L’escargot est un des meilleurs symboles de la lenteur, mais pas seulement : il porte aussi sa maison sur son dos, ce qui peut également évoquer le talmudiste, ou plus modestement celui ou celle qui se voue corps et âme à l’exercice singulier de l’écriture, de la lecture, voire de la peinture. Être en chemin et se hâter lentement. Sans oublier cet autre symbole inscrit sur la coquille : la spirale, logarithmique comme celle que l’on découvre avec patience — dans les artichauts, si on ne la détecte pas tout de suite dans l’organisation de leurs feuilles — lorsque l’on parvient au cœur, aux mouvements de poils tournoyant tels de mini-maelströms, à la surface de ce cœur à la fois croquant et suave.
Ensuite, après avoir relevé toutes ces indications, il faut des nerfs. Hier, tu as un peu moins fait semblant de travailler que durant ces dernières semaines. Tu t’es lancé dans la réalisation de fonds sur trois grandes toiles : 100×80, un format 60×80, et encore un autre 70×70. Après des jours de tâtonnement, de trituration de toute cette boue, du pour et du contre, quelque chose a lâché. L’escargot se transforme parfois, sitôt que l’on détourne le regard de son trajet, en bolide. Non que tu te sois mis à peindre vite, au contraire, tu as fait tout ça au ralenti.
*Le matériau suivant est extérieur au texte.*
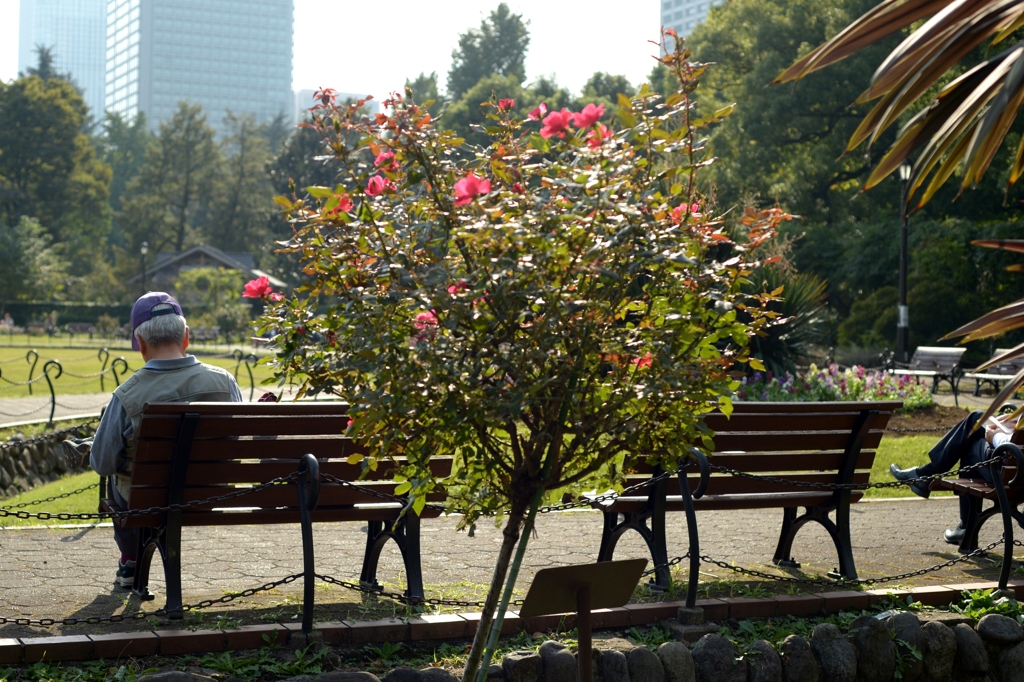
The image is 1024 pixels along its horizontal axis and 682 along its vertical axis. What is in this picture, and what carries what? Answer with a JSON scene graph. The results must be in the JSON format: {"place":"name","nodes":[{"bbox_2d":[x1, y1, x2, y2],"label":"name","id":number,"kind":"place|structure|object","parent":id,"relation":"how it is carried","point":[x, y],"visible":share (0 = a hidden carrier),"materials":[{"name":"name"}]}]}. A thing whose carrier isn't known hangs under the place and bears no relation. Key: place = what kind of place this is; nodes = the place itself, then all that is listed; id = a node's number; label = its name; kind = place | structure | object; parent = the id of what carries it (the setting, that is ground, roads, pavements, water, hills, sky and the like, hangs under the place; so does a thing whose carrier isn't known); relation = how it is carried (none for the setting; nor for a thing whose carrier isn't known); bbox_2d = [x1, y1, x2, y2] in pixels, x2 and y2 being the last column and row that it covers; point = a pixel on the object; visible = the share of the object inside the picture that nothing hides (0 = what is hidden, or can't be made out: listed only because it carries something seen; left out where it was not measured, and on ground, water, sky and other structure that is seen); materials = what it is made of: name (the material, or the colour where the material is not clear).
{"place":"outdoors","nodes":[
{"label":"outdoors","id":0,"kind":"place"},
{"bbox_2d":[0,422,93,494],"label":"stone wall","id":1,"kind":"structure","parent":0,"point":[21,448],"materials":[{"name":"grey stone"}]},
{"bbox_2d":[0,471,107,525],"label":"lawn","id":2,"kind":"structure","parent":0,"point":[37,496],"materials":[{"name":"green plant"}]},
{"bbox_2d":[0,393,113,426],"label":"paved path","id":3,"kind":"structure","parent":0,"point":[29,410],"materials":[{"name":"grey concrete"}]},
{"bbox_2d":[15,0,109,121],"label":"skyscraper","id":4,"kind":"structure","parent":0,"point":[93,66],"materials":[{"name":"glass"}]},
{"bbox_2d":[0,335,288,406],"label":"lawn","id":5,"kind":"structure","parent":0,"point":[213,360],"materials":[{"name":"green plant"}]},
{"bbox_2d":[25,348,39,387],"label":"fence post","id":6,"kind":"object","parent":5,"relation":"on","point":[31,374],"visible":0.96,"materials":[{"name":"black metal"}]},
{"bbox_2d":[66,321,95,339],"label":"bench","id":7,"kind":"object","parent":5,"relation":"on","point":[79,325],"visible":0.91,"materials":[{"name":"wood"}]},
{"bbox_2d":[97,347,110,389],"label":"fence post","id":8,"kind":"object","parent":5,"relation":"on","point":[103,388],"visible":0.97,"materials":[{"name":"black metal"}]},
{"bbox_2d":[110,356,128,387],"label":"fence post","id":9,"kind":"object","parent":5,"relation":"on","point":[115,374],"visible":0.71,"materials":[{"name":"black metal"}]},
{"bbox_2d":[233,350,256,398],"label":"post","id":10,"kind":"object","parent":5,"relation":"on","point":[251,382],"visible":0.94,"materials":[{"name":"black metal"}]},
{"bbox_2d":[106,0,293,138],"label":"skyscraper","id":11,"kind":"structure","parent":0,"point":[281,88],"materials":[{"name":"blue glass"}]},
{"bbox_2d":[128,244,287,305],"label":"building","id":12,"kind":"structure","parent":0,"point":[193,253],"materials":[{"name":"brown wood"}]},
{"bbox_2d":[292,89,378,127],"label":"distant building","id":13,"kind":"structure","parent":0,"point":[359,96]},
{"bbox_2d":[0,0,671,115],"label":"sky","id":14,"kind":"structure","parent":0,"point":[646,24],"materials":[{"name":"white"}]},
{"bbox_2d":[0,500,1022,633],"label":"paved path","id":15,"kind":"structure","parent":0,"point":[75,541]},
{"bbox_2d":[104,401,455,614],"label":"wooden bench","id":16,"kind":"object","parent":15,"relation":"on","point":[319,510],"visible":0.76,"materials":[{"name":"brown wood"}]},
{"bbox_2d":[76,290,247,594],"label":"man","id":17,"kind":"object","parent":16,"relation":"on","point":[171,344],"visible":0.51},
{"bbox_2d":[677,449,710,622],"label":"metal post","id":18,"kind":"object","parent":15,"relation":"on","point":[686,510],"visible":0.91,"materials":[{"name":"black metal"}]},
{"bbox_2d":[312,471,677,518],"label":"chain","id":19,"kind":"object","parent":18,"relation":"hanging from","point":[566,508],"visible":0.66,"materials":[{"name":"black metal"}]},
{"bbox_2d":[697,458,1011,495],"label":"chain","id":20,"kind":"object","parent":18,"relation":"hanging from","point":[750,476],"visible":0.75,"materials":[{"name":"black metal"}]},
{"bbox_2d":[686,542,1022,592],"label":"chain","id":21,"kind":"object","parent":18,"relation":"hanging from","point":[734,567],"visible":0.84,"materials":[{"name":"black metal"}]},
{"bbox_2d":[592,401,900,587],"label":"wooden bench","id":22,"kind":"object","parent":15,"relation":"on","point":[858,420],"visible":0.79,"materials":[{"name":"brown wood"}]},
{"bbox_2d":[938,425,1023,556],"label":"bench","id":23,"kind":"object","parent":15,"relation":"on","point":[970,517],"visible":0.65,"materials":[{"name":"brown wood"}]},
{"bbox_2d":[889,407,1023,547],"label":"person","id":24,"kind":"object","parent":23,"relation":"on","point":[956,434],"visible":0.36},
{"bbox_2d":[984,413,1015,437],"label":"paper","id":25,"kind":"object","parent":24,"relation":"in","point":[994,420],"visible":0.46,"materials":[{"name":"white paper"}]},
{"bbox_2d":[987,438,1023,591],"label":"metal post","id":26,"kind":"object","parent":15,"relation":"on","point":[1000,492],"visible":0.98,"materials":[{"name":"black metal"}]},
{"bbox_2d":[659,0,725,51],"label":"high-rise building","id":27,"kind":"structure","parent":0,"point":[676,8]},
{"bbox_2d":[861,433,945,500],"label":"lawn","id":28,"kind":"structure","parent":0,"point":[880,472],"materials":[{"name":"green plant"}]},
{"label":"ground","id":29,"kind":"structure","parent":0},
{"bbox_2d":[0,216,66,305],"label":"tree","id":30,"kind":"object","parent":29,"relation":"on","point":[27,221],"visible":0.97,"materials":[{"name":"green plant"}]},
{"bbox_2d":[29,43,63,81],"label":"tree","id":31,"kind":"object","parent":29,"relation":"on","point":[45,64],"visible":0.08,"materials":[{"name":"plant"}]},
{"bbox_2d":[41,359,63,424],"label":"fence post","id":32,"kind":"object","parent":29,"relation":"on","point":[53,410],"visible":0.98,"materials":[{"name":"black metal"}]},
{"bbox_2d":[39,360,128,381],"label":"chain","id":33,"kind":"object","parent":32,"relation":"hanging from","point":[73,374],"visible":0.75,"materials":[{"name":"grey metal"}]},
{"bbox_2d":[0,68,111,298],"label":"tree","id":34,"kind":"object","parent":29,"relation":"on","point":[57,110],"visible":0.96,"materials":[{"name":"green plant"}]},
{"bbox_2d":[0,300,130,331],"label":"hedge","id":35,"kind":"object","parent":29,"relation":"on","point":[55,307],"visible":0.51,"materials":[{"name":"green plant"}]},
{"bbox_2d":[140,240,148,289],"label":"lamp post","id":36,"kind":"object","parent":29,"relation":"on","point":[145,249],"visible":0.43,"materials":[{"name":"black metal"}]},
{"bbox_2d":[120,104,226,264],"label":"tree","id":37,"kind":"object","parent":29,"relation":"on","point":[207,150],"visible":0.89,"materials":[{"name":"green plant"}]},
{"bbox_2d":[175,267,248,335],"label":"shrub","id":38,"kind":"object","parent":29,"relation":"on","point":[187,275],"visible":0.79,"materials":[{"name":"green plant"}]},
{"bbox_2d":[211,110,276,256],"label":"tree","id":39,"kind":"object","parent":29,"relation":"on","point":[249,164],"visible":0.74,"materials":[{"name":"green plant"}]},
{"bbox_2d":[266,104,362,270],"label":"tree","id":40,"kind":"object","parent":29,"relation":"on","point":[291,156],"visible":0.39,"materials":[{"name":"green plant"}]},
{"bbox_2d":[446,2,530,97],"label":"tree","id":41,"kind":"object","parent":29,"relation":"on","point":[499,64],"visible":0.56,"materials":[{"name":"green plant"}]},
{"bbox_2d":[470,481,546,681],"label":"trunk","id":42,"kind":"object","parent":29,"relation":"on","point":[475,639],"visible":0.9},
{"bbox_2d":[0,592,1023,681],"label":"stone curb","id":43,"kind":"structure","parent":29,"relation":"on","point":[964,627],"materials":[{"name":"stone"}]},
{"bbox_2d":[131,670,219,681],"label":"rock","id":44,"kind":"object","parent":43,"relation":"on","point":[161,681],"visible":0.99,"materials":[{"name":"grey stone"}]},
{"bbox_2d":[281,670,381,681],"label":"rock","id":45,"kind":"object","parent":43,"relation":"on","point":[361,675],"visible":0.99,"materials":[{"name":"grey stone"}]},
{"bbox_2d":[382,666,462,681],"label":"rock","id":46,"kind":"object","parent":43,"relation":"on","point":[423,673],"visible":0.99,"materials":[{"name":"grey stone"}]},
{"bbox_2d":[500,649,542,681],"label":"rock","id":47,"kind":"object","parent":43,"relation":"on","point":[509,661],"visible":0.99,"materials":[{"name":"grey stone"}]},
{"bbox_2d":[534,642,576,681],"label":"rock","id":48,"kind":"object","parent":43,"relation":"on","point":[562,651],"visible":0.97,"materials":[{"name":"grey stone"}]},
{"bbox_2d":[516,558,646,681],"label":"sign","id":49,"kind":"object","parent":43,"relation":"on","point":[558,569],"visible":0.99,"materials":[{"name":"brown metal"}]},
{"bbox_2d":[596,647,633,681],"label":"rock","id":50,"kind":"object","parent":43,"relation":"on","point":[620,659],"visible":0.97,"materials":[{"name":"grey stone"}]},
{"bbox_2d":[623,645,664,681],"label":"rock","id":51,"kind":"object","parent":43,"relation":"on","point":[646,655],"visible":0.98,"materials":[{"name":"grey stone"}]},
{"bbox_2d":[654,641,695,681],"label":"rock","id":52,"kind":"object","parent":43,"relation":"on","point":[674,655],"visible":0.98,"materials":[{"name":"grey stone"}]},
{"bbox_2d":[690,634,741,681],"label":"rock","id":53,"kind":"object","parent":43,"relation":"on","point":[712,641],"visible":0.99,"materials":[{"name":"grey stone"}]},
{"bbox_2d":[742,640,782,681],"label":"rock","id":54,"kind":"object","parent":43,"relation":"on","point":[766,647],"visible":0.99,"materials":[{"name":"grey stone"}]},
{"bbox_2d":[780,634,818,681],"label":"rock","id":55,"kind":"object","parent":43,"relation":"on","point":[794,643],"visible":0.99,"materials":[{"name":"grey stone"}]},
{"bbox_2d":[810,623,857,681],"label":"rock","id":56,"kind":"object","parent":43,"relation":"on","point":[816,631],"visible":0.99,"materials":[{"name":"grey stone"}]},
{"bbox_2d":[850,616,893,681],"label":"rock","id":57,"kind":"object","parent":43,"relation":"on","point":[864,629],"visible":0.98,"materials":[{"name":"grey stone"}]},
{"bbox_2d":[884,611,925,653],"label":"rock","id":58,"kind":"object","parent":43,"relation":"on","point":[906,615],"visible":0.8,"materials":[{"name":"grey stone"}]},
{"bbox_2d":[916,619,957,679],"label":"rock","id":59,"kind":"object","parent":43,"relation":"on","point":[932,627],"visible":0.93,"materials":[{"name":"grey stone"}]},
{"bbox_2d":[951,623,988,678],"label":"rock","id":60,"kind":"object","parent":43,"relation":"on","point":[958,631],"visible":0.96,"materials":[{"name":"grey stone"}]},
{"bbox_2d":[976,614,1022,644],"label":"rock","id":61,"kind":"object","parent":43,"relation":"on","point":[986,625],"visible":0.98,"materials":[{"name":"grey stone"}]},
{"bbox_2d":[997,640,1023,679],"label":"rock","id":62,"kind":"object","parent":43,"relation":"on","point":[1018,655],"visible":0.97,"materials":[{"name":"grey stone"}]},
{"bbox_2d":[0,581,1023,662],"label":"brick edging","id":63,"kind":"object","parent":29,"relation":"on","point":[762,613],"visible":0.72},
{"bbox_2d":[294,451,322,642],"label":"metal post","id":64,"kind":"object","parent":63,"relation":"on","point":[307,603],"visible":0.99,"materials":[{"name":"black metal"}]},
{"bbox_2d":[0,466,295,520],"label":"chain","id":65,"kind":"object","parent":64,"relation":"hanging from","point":[7,513],"visible":0.93,"materials":[{"name":"black metal"}]},
{"bbox_2d":[0,568,317,629],"label":"chain","id":66,"kind":"object","parent":64,"relation":"attached to","point":[273,583],"visible":0.94,"materials":[{"name":"black metal"}]},
{"bbox_2d":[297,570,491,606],"label":"chain","id":67,"kind":"object","parent":64,"relation":"hanging from","point":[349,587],"visible":0.72,"materials":[{"name":"black metal"}]},
{"bbox_2d":[245,23,784,679],"label":"flowering shrub","id":68,"kind":"object","parent":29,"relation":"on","point":[722,319],"visible":0.98,"materials":[{"name":"plant"}]},
{"bbox_2d":[241,275,275,300],"label":"red flower","id":69,"kind":"object","parent":68,"relation":"attached to","point":[259,281],"visible":0.87,"materials":[{"name":"plant"}]},
{"bbox_2d":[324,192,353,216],"label":"pink flower","id":70,"kind":"object","parent":68,"relation":"attached to","point":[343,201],"visible":0.5,"materials":[{"name":"red plant"}]},
{"bbox_2d":[364,174,389,196],"label":"pink flower","id":71,"kind":"object","parent":68,"relation":"attached to","point":[375,179],"visible":0.71,"materials":[{"name":"pink plant"}]},
{"bbox_2d":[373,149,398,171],"label":"pink flower","id":72,"kind":"object","parent":68,"relation":"attached to","point":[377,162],"visible":0.57,"materials":[{"name":"pink plant"}]},
{"bbox_2d":[412,309,438,335],"label":"pink flower","id":73,"kind":"object","parent":68,"relation":"attached to","point":[429,315],"visible":0.43,"materials":[{"name":"pink plant"}]},
{"bbox_2d":[453,173,491,204],"label":"pink flower","id":74,"kind":"object","parent":68,"relation":"attached to","point":[471,179],"visible":0.81,"materials":[{"name":"pink plant"}]},
{"bbox_2d":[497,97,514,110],"label":"pink flower","id":75,"kind":"object","parent":68,"relation":"attached to","point":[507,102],"visible":0.7,"materials":[{"name":"plant"}]},
{"bbox_2d":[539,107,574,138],"label":"pink flower","id":76,"kind":"object","parent":68,"relation":"attached to","point":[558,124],"visible":0.86,"materials":[{"name":"plant"}]},
{"bbox_2d":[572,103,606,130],"label":"pink flower","id":77,"kind":"object","parent":68,"relation":"attached to","point":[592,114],"visible":0.78,"materials":[{"name":"plant"}]},
{"bbox_2d":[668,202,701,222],"label":"pink flower","id":78,"kind":"object","parent":68,"relation":"attached to","point":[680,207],"visible":0.33,"materials":[{"name":"plant"}]},
{"bbox_2d":[737,262,831,376],"label":"spiky plant","id":79,"kind":"object","parent":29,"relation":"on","point":[792,341],"visible":0.55,"materials":[{"name":"green plant"}]},
{"bbox_2d":[736,363,935,406],"label":"flower bed","id":80,"kind":"object","parent":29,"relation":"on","point":[830,386],"visible":0.58,"materials":[{"name":"plant"}]},
{"bbox_2d":[675,0,1023,358],"label":"tree","id":81,"kind":"object","parent":29,"relation":"on","point":[812,76],"visible":0.64,"materials":[{"name":"green plant"}]},
{"bbox_2d":[777,0,1023,416],"label":"palm leaves","id":82,"kind":"object","parent":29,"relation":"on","point":[1008,78],"visible":0.99,"materials":[{"name":"plant"}]},
{"bbox_2d":[895,156,912,364],"label":"lamp post","id":83,"kind":"object","parent":29,"relation":"on","point":[902,279],"visible":0.74,"materials":[{"name":"black metal"}]},
{"bbox_2d":[887,345,965,403],"label":"bench","id":84,"kind":"object","parent":29,"relation":"on","point":[924,356],"visible":0.87,"materials":[{"name":"wood"}]},
{"bbox_2d":[970,347,1023,397],"label":"bench","id":85,"kind":"object","parent":29,"relation":"on","point":[998,376],"visible":0.7,"materials":[{"name":"brown wood"}]}
]}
Et c’est encore une particularité de ce type de lenteur que tu connais déjà, mais sur laquelle tu ne t’arrêtes jamais tant tu as toujours cette sensation désagréable de n’en avoir pas suffisamment fait, de n’avoir pas assez donné de toi-même. Tu imagines toujours si facilement être à côté de tes pompes, selon l’expression consacrée.
C’est la définition de toi formulée depuis la nuit des temps par ces voix d’outre-tombe et dont l’écho continue à produire son petit effet troublant. On en revient encore à la notion de double : à celui qui marche sous les yeux du même qui l’observe marcher et, de temps en temps, pousse l’ensemble, comme par inadvertance, dans l’égarement. Mécanisme totalement inconscient pendant une vie entière et qui, tout à coup, se dévoile comme au terme d’un tour de table au poker. Quelque chose abat son jeu et l’on reste mi-figue, mi-raisin dans cet instant, cet entre-deux, où l’on ne sait si l’on a gagné ou perdu la mise. C’est d’ailleurs cet instant, extrêmement excitant, qui explique tout l’attrait du jeu probablement. Car gagner ou perdre n’est rien de plus qu’une conséquence assez banale. Et surtout que l’on peut retourner comme un gant à loisir.
N’est-ce pas cela, en fin de compte, la nature même de cet engouement pour la lecture, pour l’écriture, pour la peinture, si tu réfléchis bien ? Ce creux semblable à celui du clou qui pénètre l’argile d’un rouleau pour créer la lettre, le mot, la langue. Ce cercle ou ce point sur lequel l’artiste aurait zoomé, dans le tableau de Malevitch. Ce que l’on ne voit pas à l’œil nu sur les photographies que l’on trouve sur le Net, c’est la vibration affolante de la peinture. Toutes les traces laissées par l’homme et cette entité — appelle ça Dieu ou l’inconscient — qui, pour que cette figure naisse, s’oblige à se retirer, à laisser ce creux. La fameuse phrase de Lacan, "tout moins un", parce que tout seul rien n’est possible : si tout se suffit à lui-même, nulle nécessité d’humanité. Et c’est aussi la phrase de Kafka lorsqu’il dit : « Je regarde par la fenêtre » (de mémoire), qu’il considère comme une phrase parfaite.
Ensuite, le temps que toute cette compréhension surgisse à partir du travail toujours en mouvement de l’intuition… est-ce important de se plaindre ou de se réjouir ? Sans doute n’est-ce pas utile, ni essentiel, de placer ton attention sur ce point. Juste constater que cette sensation d’égarement perpétuelle, dans laquelle tu n’as jamais voulu dévier d’un iota, est le chemin, le seul, l’unique que tu auras choisi d’emprunter et sur lequel — n’est-ce pas miraculeux ? — tu te tiens toujours.